Obra de Nikolay Zhukov y Vicktor Klimashin,
La oficina de turismo estatal, Intourist, fue creada en 1929, siete años después de la formación del bloque de repúblicas socialistas. "La misión era atraer divisas para ayudar a una economía soviética en ciernes", explica Elena Sudakova, curadora de una exhibición de afiches promocionales que se inauguró por estos días en Londres. Este diseño, de 1935, mostraba a la URSS como territorio de exploración y aventura.
Obra
Captar la atención de una "audiencia capitalista" fue todo un desafío, señala la experta en arte, que debieron resolver los diseñadores de Intourist. "Muchas veces buscaron inspiración en Occidente", indicó Sudakova. Como en este póster, que se parece mucho a uno hecho por la agencia de turismo alemana en la misma época pero modificado a tono con la estética del Realismo Soviético.
Obra de Maria Nesterova,
"Mujeres vestidas con estilo, debajo de parasoles gigantes o a bordo de autos de lujo con sus cabellos al viento, fueron parte de la iconografía recurrente de los afiches de Intourist, que buscaban retratar un estilo de vida sosegado que no coincidía con la realidad soviética", opina la curadora. En este caso, el aviso destaca las virtudes de los balnearios o centros de salud... de los que no existía ni uno en el territorio.
Obra de Nikolay Zhukov,
La reputación internacional de compositores como Sergei Prokofiev o Sergei Rachmaninoff sirvió para que Intourist promocionara una serie de festivales de arte como parte de su política de diplomacia cultural. Estos afiches, junto con los artículos que se publicaban en las revistas y folletos del organismo, "buscaban seducir a intelectuales de Occidente", señala la experta.

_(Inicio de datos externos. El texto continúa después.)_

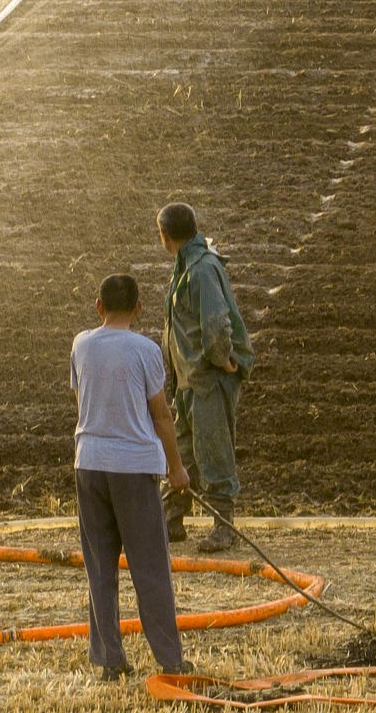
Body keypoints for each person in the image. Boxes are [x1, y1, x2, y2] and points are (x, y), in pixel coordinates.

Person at [70, 273, 194, 680]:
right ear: (139, 308)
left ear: (98, 306)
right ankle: (170, 660)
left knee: (100, 567)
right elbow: (160, 414)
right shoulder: (146, 349)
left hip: (89, 464)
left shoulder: (81, 344)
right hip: (135, 467)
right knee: (150, 566)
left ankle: (109, 660)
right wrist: (176, 469)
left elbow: (83, 399)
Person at [157, 202, 253, 553]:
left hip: (207, 377)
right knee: (182, 451)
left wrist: (222, 358)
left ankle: (223, 528)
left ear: (165, 236)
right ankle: (172, 519)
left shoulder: (201, 269)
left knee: (213, 451)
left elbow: (215, 322)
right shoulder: (188, 266)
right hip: (189, 377)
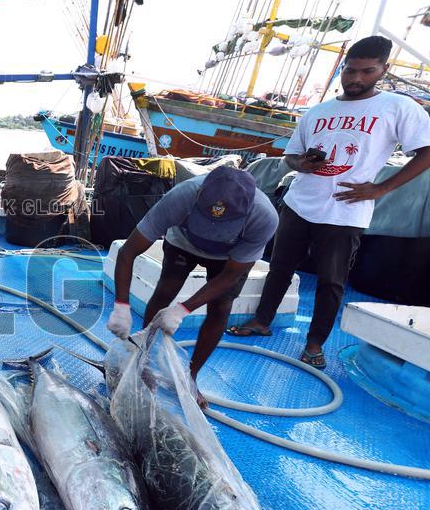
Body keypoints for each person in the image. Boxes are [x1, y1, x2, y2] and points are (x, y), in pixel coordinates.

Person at [228, 36, 430, 368]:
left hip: (346, 211)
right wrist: (301, 164)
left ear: (384, 69)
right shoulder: (319, 111)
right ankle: (261, 321)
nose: (356, 79)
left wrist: (381, 189)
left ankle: (314, 344)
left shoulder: (398, 107)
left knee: (331, 281)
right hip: (298, 203)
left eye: (367, 71)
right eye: (350, 71)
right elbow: (291, 157)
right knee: (278, 268)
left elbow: (426, 152)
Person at [108, 168, 278, 408]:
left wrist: (182, 310)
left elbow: (231, 275)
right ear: (199, 196)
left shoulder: (265, 217)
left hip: (229, 256)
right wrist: (122, 306)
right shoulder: (180, 196)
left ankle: (191, 376)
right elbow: (128, 252)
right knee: (166, 289)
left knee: (221, 306)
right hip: (184, 242)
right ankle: (143, 361)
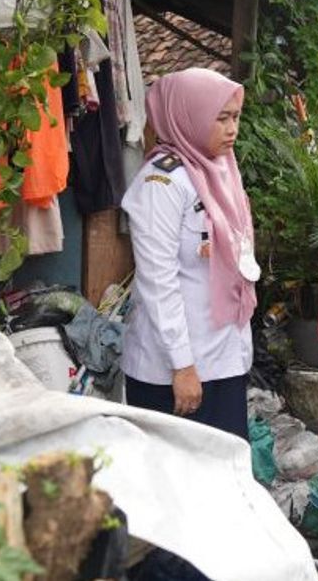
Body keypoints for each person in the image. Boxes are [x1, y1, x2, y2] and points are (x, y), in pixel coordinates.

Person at [121, 68, 258, 441]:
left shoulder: (220, 171)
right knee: (175, 487)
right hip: (175, 372)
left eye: (236, 117)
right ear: (189, 116)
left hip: (221, 360)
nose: (232, 129)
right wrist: (182, 365)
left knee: (224, 479)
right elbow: (157, 281)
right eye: (221, 118)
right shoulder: (161, 182)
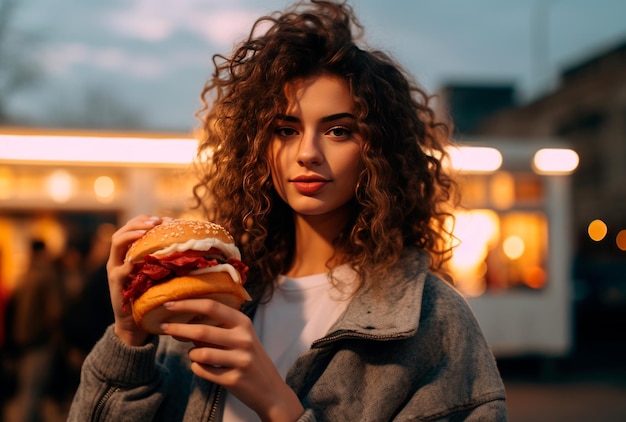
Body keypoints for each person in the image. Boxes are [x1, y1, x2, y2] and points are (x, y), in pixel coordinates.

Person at [68, 1, 508, 420]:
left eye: (338, 130)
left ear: (380, 151)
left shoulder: (435, 320)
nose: (308, 153)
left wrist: (279, 406)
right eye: (285, 129)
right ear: (256, 147)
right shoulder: (205, 292)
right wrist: (129, 337)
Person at [11, 239, 65, 422]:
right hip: (40, 339)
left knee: (28, 386)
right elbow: (54, 311)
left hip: (23, 340)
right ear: (43, 252)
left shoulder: (25, 275)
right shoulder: (46, 275)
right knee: (33, 390)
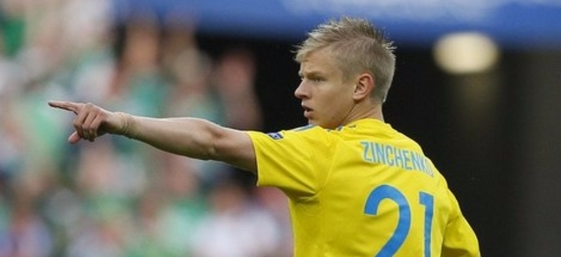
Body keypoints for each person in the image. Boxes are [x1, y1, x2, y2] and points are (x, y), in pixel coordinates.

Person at [49, 16, 480, 256]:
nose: (300, 91)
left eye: (317, 79)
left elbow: (213, 140)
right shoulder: (427, 172)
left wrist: (123, 122)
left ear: (361, 86)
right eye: (302, 77)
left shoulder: (324, 149)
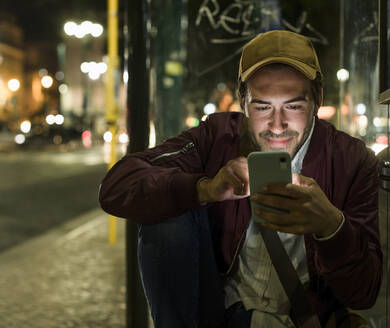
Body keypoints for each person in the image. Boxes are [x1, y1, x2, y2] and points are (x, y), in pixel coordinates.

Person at [99, 30, 382, 328]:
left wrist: (331, 227)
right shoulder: (217, 137)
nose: (277, 125)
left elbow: (364, 293)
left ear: (317, 100)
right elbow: (116, 186)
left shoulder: (351, 160)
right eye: (262, 106)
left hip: (303, 319)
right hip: (218, 313)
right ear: (242, 101)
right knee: (167, 215)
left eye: (293, 106)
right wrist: (206, 189)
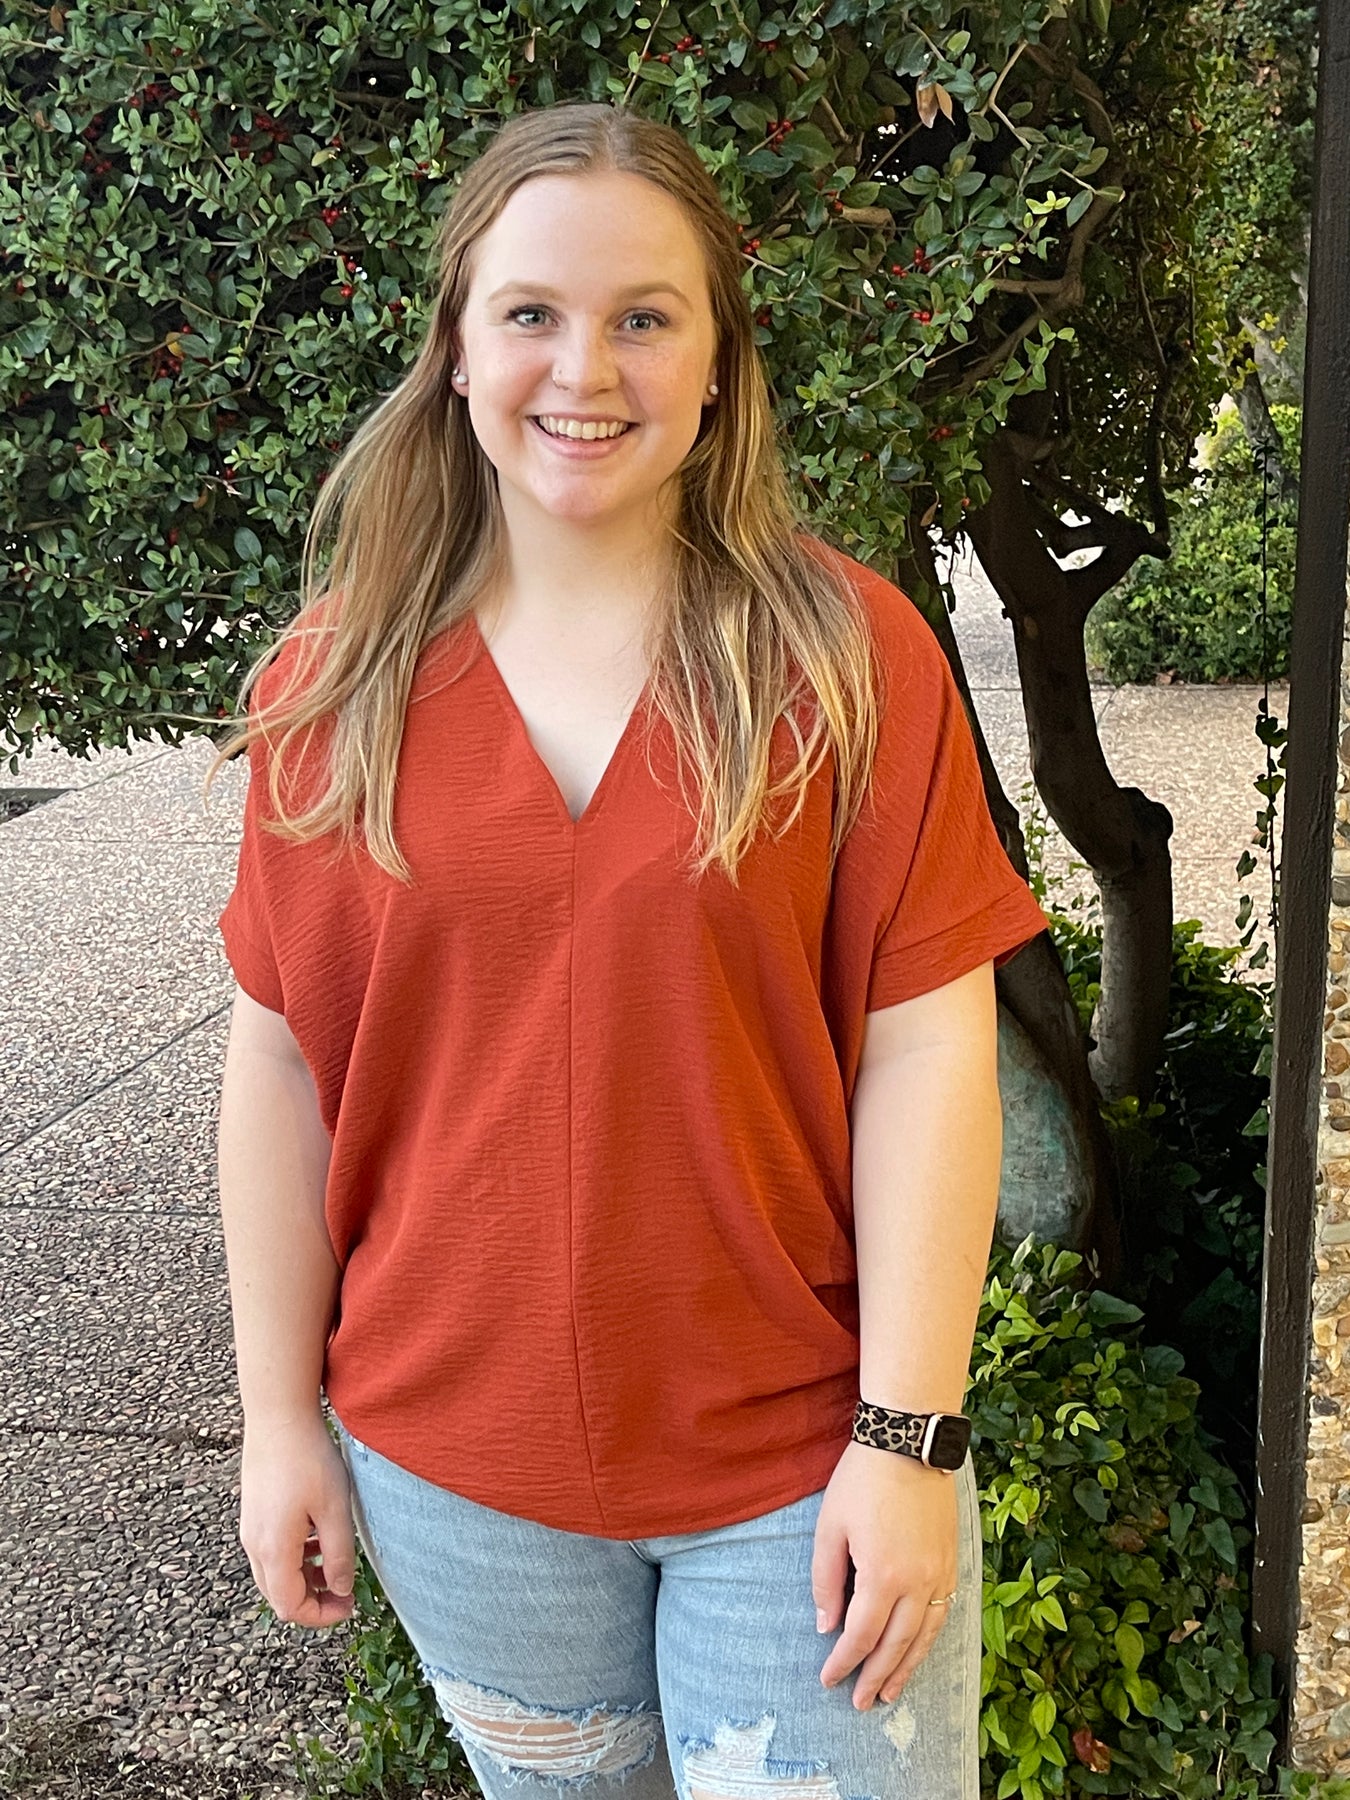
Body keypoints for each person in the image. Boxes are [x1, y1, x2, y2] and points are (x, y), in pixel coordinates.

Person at [209, 100, 1050, 1800]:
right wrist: (278, 1417)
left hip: (798, 1472)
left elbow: (927, 1049)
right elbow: (283, 1060)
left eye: (644, 317)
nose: (582, 369)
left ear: (718, 362)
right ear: (457, 347)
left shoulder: (844, 657)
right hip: (462, 1483)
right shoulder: (332, 685)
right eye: (530, 311)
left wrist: (907, 1436)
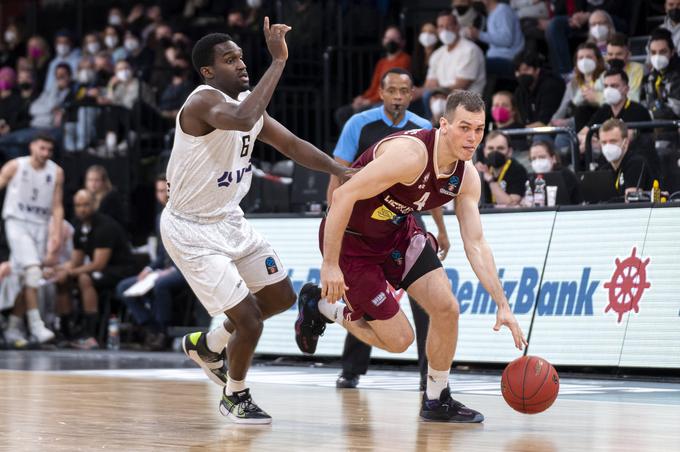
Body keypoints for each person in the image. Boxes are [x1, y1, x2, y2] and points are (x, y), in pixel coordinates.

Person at [295, 90, 527, 423]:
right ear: (444, 125)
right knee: (399, 340)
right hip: (352, 242)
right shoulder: (410, 155)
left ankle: (436, 398)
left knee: (447, 308)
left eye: (479, 128)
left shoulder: (467, 176)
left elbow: (476, 243)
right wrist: (329, 264)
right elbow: (343, 195)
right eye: (464, 127)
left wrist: (502, 304)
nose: (473, 137)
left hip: (397, 234)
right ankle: (322, 306)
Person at [160, 22, 351, 424]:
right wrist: (278, 59)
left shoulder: (248, 102)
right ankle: (236, 394)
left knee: (280, 298)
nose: (242, 64)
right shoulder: (202, 103)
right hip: (191, 229)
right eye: (230, 60)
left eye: (242, 56)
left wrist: (339, 171)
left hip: (229, 219)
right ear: (208, 72)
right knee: (248, 320)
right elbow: (245, 118)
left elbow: (292, 145)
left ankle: (209, 344)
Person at [326, 68, 447, 390]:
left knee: (429, 300)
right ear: (381, 92)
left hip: (403, 218)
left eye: (403, 91)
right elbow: (336, 171)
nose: (397, 96)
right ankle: (351, 369)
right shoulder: (359, 124)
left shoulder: (424, 129)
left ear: (411, 95)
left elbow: (431, 186)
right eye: (391, 90)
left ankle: (429, 377)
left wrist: (441, 228)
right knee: (365, 301)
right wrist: (332, 213)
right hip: (360, 222)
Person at [54, 189, 139, 350]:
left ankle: (90, 334)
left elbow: (99, 264)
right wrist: (58, 270)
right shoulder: (79, 228)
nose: (82, 209)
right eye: (78, 205)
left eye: (86, 204)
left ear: (94, 204)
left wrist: (71, 271)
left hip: (120, 270)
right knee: (61, 279)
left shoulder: (104, 226)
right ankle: (65, 332)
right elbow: (75, 261)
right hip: (100, 270)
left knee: (85, 278)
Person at [0, 134, 64, 344]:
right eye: (42, 148)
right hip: (16, 221)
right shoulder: (15, 166)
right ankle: (37, 325)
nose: (45, 153)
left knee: (25, 278)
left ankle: (12, 328)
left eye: (49, 150)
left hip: (40, 225)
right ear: (32, 146)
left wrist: (56, 235)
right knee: (34, 271)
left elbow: (57, 206)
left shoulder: (56, 172)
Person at [116, 175, 187, 351]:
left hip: (185, 269)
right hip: (164, 268)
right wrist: (149, 269)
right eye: (159, 191)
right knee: (124, 287)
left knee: (160, 283)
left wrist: (171, 269)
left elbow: (189, 250)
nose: (163, 195)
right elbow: (161, 254)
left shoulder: (184, 215)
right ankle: (151, 328)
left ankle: (162, 333)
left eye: (165, 191)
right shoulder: (159, 217)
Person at [334, 26, 411, 126]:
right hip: (374, 99)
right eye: (388, 38)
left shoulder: (405, 59)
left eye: (395, 38)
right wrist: (362, 98)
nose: (391, 41)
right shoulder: (381, 62)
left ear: (402, 42)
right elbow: (374, 87)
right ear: (383, 41)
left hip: (387, 101)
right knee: (342, 113)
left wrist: (369, 101)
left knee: (360, 113)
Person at [599, 118, 655, 200]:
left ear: (625, 142)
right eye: (604, 142)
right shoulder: (603, 168)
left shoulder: (636, 163)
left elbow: (630, 201)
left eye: (613, 141)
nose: (608, 146)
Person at [475, 130, 528, 207]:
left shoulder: (518, 170)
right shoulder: (482, 169)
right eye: (490, 148)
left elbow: (510, 203)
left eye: (500, 148)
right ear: (484, 151)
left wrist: (491, 180)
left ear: (509, 151)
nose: (495, 152)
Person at [512, 50, 564, 128]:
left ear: (537, 70)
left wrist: (519, 131)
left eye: (526, 69)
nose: (522, 74)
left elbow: (544, 123)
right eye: (518, 71)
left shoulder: (551, 86)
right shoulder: (520, 92)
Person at [528, 141, 583, 205]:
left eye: (542, 157)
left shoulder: (565, 175)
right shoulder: (532, 178)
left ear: (553, 159)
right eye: (534, 158)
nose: (538, 161)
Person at [643, 27, 680, 120]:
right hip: (654, 127)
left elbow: (676, 109)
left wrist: (649, 114)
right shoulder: (649, 77)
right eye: (653, 52)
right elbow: (644, 102)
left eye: (662, 52)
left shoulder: (678, 74)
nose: (657, 57)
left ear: (672, 52)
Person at [604, 33, 644, 102]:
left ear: (628, 55)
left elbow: (633, 98)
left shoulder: (637, 69)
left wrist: (600, 98)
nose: (614, 58)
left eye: (619, 54)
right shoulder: (605, 70)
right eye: (610, 54)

Con un ojo en los lucrativos mercados occidentales, los avisos promocionaban oportunidades para un turismo de lujo en el bloque soviético, a la vez que destacaban las obras de ingeniería y soluciones tecnológicas que lo hacían posible. Esta imagen hace referencia a "El acorazado Potemkin", emblemático filme de la era, para vender un viaje de Odessa (hoy Ucrania) a Estambul, Turquía.
La informalidad y el aire distendido de los afiches turísticos contrastaban con la propaganda política interna de la URSS. "Los aviones sugieren un viaje rápido y confortable, a la vez que aluden a la supremacía militar e industrial", indica la curadora Sudokova. (Todas las imágenes son cortesía de la Galería de Arte y Diseño Ruso de Londres, que organizó la muestra "See USSR" en conjunto con Antikbar).